Berdasarkan data Otoritas Jasa Keuangan (OJK), pelunasan kredit pada 2020 meningkat sekitar 60 persen dibandingkan dengan tahun 2019. Nominal pelunasan kredit selama pandemi rata-rata Rp 200 triliun per bulan. Pelunasan kredit tertinggi terjadi pada April 2020 atau saat pembatasan sosial diterapkan pertama kali untuk meredam penyebaran Covid-19, dengan nominal hampir mencapai Rp 300 triliun.
Pelunasan kredit selama pandemi tercatat lebih tinggi dibandingkan dengan kredit baru yang disalurkan.

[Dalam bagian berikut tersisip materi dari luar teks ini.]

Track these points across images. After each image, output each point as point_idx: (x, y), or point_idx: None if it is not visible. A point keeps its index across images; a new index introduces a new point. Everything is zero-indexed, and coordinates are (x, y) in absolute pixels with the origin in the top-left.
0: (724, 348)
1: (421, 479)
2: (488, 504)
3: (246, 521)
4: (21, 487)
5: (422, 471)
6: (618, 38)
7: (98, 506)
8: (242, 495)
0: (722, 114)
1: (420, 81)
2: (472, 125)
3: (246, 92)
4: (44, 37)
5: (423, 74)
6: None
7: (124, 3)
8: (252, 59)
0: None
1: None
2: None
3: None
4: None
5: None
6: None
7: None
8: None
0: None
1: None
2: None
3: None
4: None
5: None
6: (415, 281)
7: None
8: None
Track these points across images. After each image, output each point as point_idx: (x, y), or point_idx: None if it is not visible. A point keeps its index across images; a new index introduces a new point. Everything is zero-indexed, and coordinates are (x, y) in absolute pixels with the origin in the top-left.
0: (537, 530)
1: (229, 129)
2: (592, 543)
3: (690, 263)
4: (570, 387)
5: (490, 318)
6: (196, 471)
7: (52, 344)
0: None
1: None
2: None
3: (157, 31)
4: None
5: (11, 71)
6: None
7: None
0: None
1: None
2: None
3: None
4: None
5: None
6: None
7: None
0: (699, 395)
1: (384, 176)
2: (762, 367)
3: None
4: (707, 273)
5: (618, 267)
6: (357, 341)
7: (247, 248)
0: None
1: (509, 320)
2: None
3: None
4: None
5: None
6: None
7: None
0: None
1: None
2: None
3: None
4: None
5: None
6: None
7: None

Kondisi inilah yang menjelaskan mengapa outstanding credit (total kredit dikurangi pelunasan) mengalami kontraksi secara tahunan sebesar minus 2,15 persen per Februari 2021.
Dorong permintaan
Sejumlah upaya telah dilakukan otoritas dan industri pada sektor keuangan untuk mendorong tingkat konsumsi masyarakat dan menggairahkan kembali bisnis korporasi. Di samping kebijakan makro berupa program restrukturisasi kredit oleh OJK dan injeksi likuiditas ke pasar oleh Bank Indonesia, sejumlah kebijakan mikro juga diberikan, seperti keringanan uang muka kredit properti dan kendaraan bermotor.
Perbankan juga terus menurunkan suku bunga kreditnya seiring penurunan suku bunga acuan BI7DRR Rate. Per Februari 2021, rata-rata suku bunga kredit investasi telah menyentuh level 8,77 persen, sementara bunga kredit modal kerja sebesar 9,17 persen.
Sejak BI7DRR diluncurkan sebagai suku bunga acuan pada Agustus 2016, hingga kini penurunan bunga kredit telah mencapai kisaran 253-277 basis poin, jauh lebih besar dibandingkan dengan total penurunan BI7DRR itu sendiri, yakni 150 basis poin.
Pertanyaannya, apakah berbagai relaksasi kebijakan dan insentif di sektor keuangan tersebut akan serta-merta mendorong tingkat konsumsi masyarakat dan bisnis korporasi? Tentu saja jawabannya akan sangat bergantung pada sejauh mana keberhasilan dalam penanganan Covid-19.
Apabila semua elemen bangsa ini tetap konsisten dan disiplin dalam menekan kasus positif Covid-19, konfiden masyarakat dan dunia usaha akan terus meningkat. Dampaknya, konsumsi masyarakat bakal naik dan bisnis korporasi pun kembali menggeliat.